[Requirement]
Change each "tallest bar" to "highest bar" in the records below and leave all other text as it is.

Collected data:
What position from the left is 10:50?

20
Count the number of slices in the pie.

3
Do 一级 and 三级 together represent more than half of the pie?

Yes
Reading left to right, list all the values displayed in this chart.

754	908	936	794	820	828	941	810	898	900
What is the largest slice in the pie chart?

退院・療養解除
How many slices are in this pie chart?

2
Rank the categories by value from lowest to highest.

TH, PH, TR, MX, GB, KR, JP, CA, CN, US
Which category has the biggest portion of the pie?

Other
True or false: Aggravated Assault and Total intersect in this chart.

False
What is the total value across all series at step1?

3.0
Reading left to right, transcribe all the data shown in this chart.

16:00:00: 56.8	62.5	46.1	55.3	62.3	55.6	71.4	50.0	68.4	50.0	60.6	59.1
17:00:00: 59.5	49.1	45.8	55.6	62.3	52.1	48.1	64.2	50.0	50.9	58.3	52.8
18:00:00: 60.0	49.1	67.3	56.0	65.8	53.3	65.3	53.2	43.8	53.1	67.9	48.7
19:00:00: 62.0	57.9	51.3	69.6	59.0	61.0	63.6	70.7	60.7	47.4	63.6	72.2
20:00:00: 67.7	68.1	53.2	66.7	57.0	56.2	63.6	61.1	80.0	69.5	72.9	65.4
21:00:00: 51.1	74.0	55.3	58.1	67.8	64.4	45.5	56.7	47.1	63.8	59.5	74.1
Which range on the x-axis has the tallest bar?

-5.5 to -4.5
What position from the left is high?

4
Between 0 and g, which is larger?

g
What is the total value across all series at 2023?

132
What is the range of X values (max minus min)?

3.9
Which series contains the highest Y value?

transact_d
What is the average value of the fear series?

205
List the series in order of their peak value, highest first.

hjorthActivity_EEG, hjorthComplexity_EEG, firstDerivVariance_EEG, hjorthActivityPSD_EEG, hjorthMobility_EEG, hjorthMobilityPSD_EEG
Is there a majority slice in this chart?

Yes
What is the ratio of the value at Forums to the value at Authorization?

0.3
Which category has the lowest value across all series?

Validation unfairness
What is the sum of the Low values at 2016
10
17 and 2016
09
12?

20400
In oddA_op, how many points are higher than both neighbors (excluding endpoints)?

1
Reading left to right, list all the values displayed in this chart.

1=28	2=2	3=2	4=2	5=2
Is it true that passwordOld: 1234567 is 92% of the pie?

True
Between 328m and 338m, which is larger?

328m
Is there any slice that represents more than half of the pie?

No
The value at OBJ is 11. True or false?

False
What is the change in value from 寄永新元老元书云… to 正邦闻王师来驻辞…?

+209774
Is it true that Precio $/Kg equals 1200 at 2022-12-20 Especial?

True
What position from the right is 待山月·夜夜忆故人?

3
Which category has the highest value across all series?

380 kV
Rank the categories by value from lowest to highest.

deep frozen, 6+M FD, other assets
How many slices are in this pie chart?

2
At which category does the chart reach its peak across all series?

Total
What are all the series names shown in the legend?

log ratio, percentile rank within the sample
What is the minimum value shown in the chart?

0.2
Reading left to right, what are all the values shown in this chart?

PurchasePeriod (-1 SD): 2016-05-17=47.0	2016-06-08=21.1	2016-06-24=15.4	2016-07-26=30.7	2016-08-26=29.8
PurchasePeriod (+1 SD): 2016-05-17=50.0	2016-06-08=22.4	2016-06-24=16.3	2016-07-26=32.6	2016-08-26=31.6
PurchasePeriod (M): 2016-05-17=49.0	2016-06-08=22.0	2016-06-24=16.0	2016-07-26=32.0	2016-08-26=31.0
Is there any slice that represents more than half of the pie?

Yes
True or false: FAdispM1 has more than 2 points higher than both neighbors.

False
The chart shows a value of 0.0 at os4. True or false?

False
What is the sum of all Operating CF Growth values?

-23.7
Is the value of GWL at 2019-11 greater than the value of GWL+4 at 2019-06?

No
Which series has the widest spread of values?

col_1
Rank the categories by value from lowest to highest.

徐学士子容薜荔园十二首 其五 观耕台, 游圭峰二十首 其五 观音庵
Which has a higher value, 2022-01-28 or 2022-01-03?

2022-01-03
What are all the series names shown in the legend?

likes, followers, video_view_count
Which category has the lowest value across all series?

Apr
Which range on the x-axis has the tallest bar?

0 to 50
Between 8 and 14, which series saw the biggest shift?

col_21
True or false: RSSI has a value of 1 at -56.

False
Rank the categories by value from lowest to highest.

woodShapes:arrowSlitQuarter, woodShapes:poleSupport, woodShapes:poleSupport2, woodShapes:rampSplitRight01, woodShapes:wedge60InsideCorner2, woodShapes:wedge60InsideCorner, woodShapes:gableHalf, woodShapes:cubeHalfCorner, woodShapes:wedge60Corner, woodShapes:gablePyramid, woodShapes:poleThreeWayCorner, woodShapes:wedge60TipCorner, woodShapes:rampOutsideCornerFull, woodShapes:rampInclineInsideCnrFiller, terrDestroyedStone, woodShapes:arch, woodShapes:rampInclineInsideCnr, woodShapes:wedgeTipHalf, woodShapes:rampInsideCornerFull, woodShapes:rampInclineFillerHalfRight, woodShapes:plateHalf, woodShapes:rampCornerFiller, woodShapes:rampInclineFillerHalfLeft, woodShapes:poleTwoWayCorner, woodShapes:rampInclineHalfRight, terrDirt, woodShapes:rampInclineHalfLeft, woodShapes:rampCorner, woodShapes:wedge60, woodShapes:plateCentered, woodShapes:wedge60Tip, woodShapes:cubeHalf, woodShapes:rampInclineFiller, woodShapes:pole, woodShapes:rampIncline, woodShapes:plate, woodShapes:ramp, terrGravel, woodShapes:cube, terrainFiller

[Completed task]
What position from the left is 10:50?

20
Count the number of slices in the pie.

3
Do 一级 and 三级 together represent more than half of the pie?

Yes
Reading left to right, list all the values displayed in this chart.

754	908	936	794	820	828	941	810	898	900
What is the largest slice in the pie chart?

退院・療養解除
How many slices are in this pie chart?

2
Rank the categories by value from lowest to highest.

TH, PH, TR, MX, GB, KR, JP, CA, CN, US
Which category has the biggest portion of the pie?

Other
True or false: Aggravated Assault and Total intersect in this chart.

False
What is the total value across all series at step1?

3.0
Reading left to right, transcribe all the data shown in this chart.

16:00:00: 56.8	62.5	46.1	55.3	62.3	55.6	71.4	50.0	68.4	50.0	60.6	59.1
17:00:00: 59.5	49.1	45.8	55.6	62.3	52.1	48.1	64.2	50.0	50.9	58.3	52.8
18:00:00: 60.0	49.1	67.3	56.0	65.8	53.3	65.3	53.2	43.8	53.1	67.9	48.7
19:00:00: 62.0	57.9	51.3	69.6	59.0	61.0	63.6	70.7	60.7	47.4	63.6	72.2
20:00:00: 67.7	68.1	53.2	66.7	57.0	56.2	63.6	61.1	80.0	69.5	72.9	65.4
21:00:00: 51.1	74.0	55.3	58.1	67.8	64.4	45.5	56.7	47.1	63.8	59.5	74.1
Which range on the x-axis has the highest bar?

-5.5 to -4.5
What position from the left is high?

4
Between 0 and g, which is larger?

g
What is the total value across all series at 2023?

132
What is the range of X values (max minus min)?

3.9
Which series contains the highest Y value?

transact_d
What is the average value of the fear series?

205
List the series in order of their peak value, highest first.

hjorthActivity_EEG, hjorthComplexity_EEG, firstDerivVariance_EEG, hjorthActivityPSD_EEG, hjorthMobility_EEG, hjorthMobilityPSD_EEG
Is there a majority slice in this chart?

Yes
What is the ratio of the value at Forums to the value at Authorization?

0.3
Which category has the lowest value across all series?

Validation unfairness
What is the sum of the Low values at 2016
10
17 and 2016
09
12?

20400
In oddA_op, how many points are higher than both neighbors (excluding endpoints)?

1
Reading left to right, list all the values displayed in this chart.

1=28	2=2	3=2	4=2	5=2
Is it true that passwordOld: 1234567 is 92% of the pie?

True
Between 328m and 338m, which is larger?

328m
Is there any slice that represents more than half of the pie?

No
The value at OBJ is 11. True or false?

False
What is the change in value from 寄永新元老元书云… to 正邦闻王师来驻辞…?

+209774
Is it true that Precio $/Kg equals 1200 at 2022-12-20 Especial?

True
What position from the right is 待山月·夜夜忆故人?

3
Which category has the highest value across all series?

380 kV
Rank the categories by value from lowest to highest.

deep frozen, 6+M FD, other assets
How many slices are in this pie chart?

2
At which category does the chart reach its peak across all series?

Total
What are all the series names shown in the legend?

log ratio, percentile rank within the sample
What is the minimum value shown in the chart?

0.2
Reading left to right, what are all the values shown in this chart?

PurchasePeriod (-1 SD): 2016-05-17=47.0	2016-06-08=21.1	2016-06-24=15.4	2016-07-26=30.7	2016-08-26=29.8
PurchasePeriod (+1 SD): 2016-05-17=50.0	2016-06-08=22.4	2016-06-24=16.3	2016-07-26=32.6	2016-08-26=31.6
PurchasePeriod (M): 2016-05-17=49.0	2016-06-08=22.0	2016-06-24=16.0	2016-07-26=32.0	2016-08-26=31.0
Is there any slice that represents more than half of the pie?

Yes
True or false: FAdispM1 has more than 2 points higher than both neighbors.

False
The chart shows a value of 0.0 at os4. True or false?

False
What is the sum of all Operating CF Growth values?

-23.7
Is the value of GWL at 2019-11 greater than the value of GWL+4 at 2019-06?

No
Which series has the widest spread of values?

col_1
Rank the categories by value from lowest to highest.

徐学士子容薜荔园十二首 其五 观耕台, 游圭峰二十首 其五 观音庵
Which has a higher value, 2022-01-28 or 2022-01-03?

2022-01-03
What are all the series names shown in the legend?

likes, followers, video_view_count
Which category has the lowest value across all series?

Apr
Which range on the x-axis has the highest bar?

0 to 50
Between 8 and 14, which series saw the biggest shift?

col_21
True or false: RSSI has a value of 1 at -56.

False
Rank the categories by value from lowest to highest.

woodShapes:arrowSlitQuarter, woodShapes:poleSupport, woodShapes:poleSupport2, woodShapes:rampSplitRight01, woodShapes:wedge60InsideCorner2, woodShapes:wedge60InsideCorner, woodShapes:gableHalf, woodShapes:cubeHalfCorner, woodShapes:wedge60Corner, woodShapes:gablePyramid, woodShapes:poleThreeWayCorner, woodShapes:wedge60TipCorner, woodShapes:rampOutsideCornerFull, woodShapes:rampInclineInsideCnrFiller, terrDestroyedStone, woodShapes:arch, woodShapes:rampInclineInsideCnr, woodShapes:wedgeTipHalf, woodShapes:rampInsideCornerFull, woodShapes:rampInclineFillerHalfRight, woodShapes:plateHalf, woodShapes:rampCornerFiller, woodShapes:rampInclineFillerHalfLeft, woodShapes:poleTwoWayCorner, woodShapes:rampInclineHalfRight, terrDirt, woodShapes:rampInclineHalfLeft, woodShapes:rampCorner, woodShapes:wedge60, woodShapes:plateCentered, woodShapes:wedge60Tip, woodShapes:cubeHalf, woodShapes:rampInclineFiller, woodShapes:pole, woodShapes:rampIncline, woodShapes:plate, woodShapes:ramp, terrGravel, woodShapes:cube, terrainFiller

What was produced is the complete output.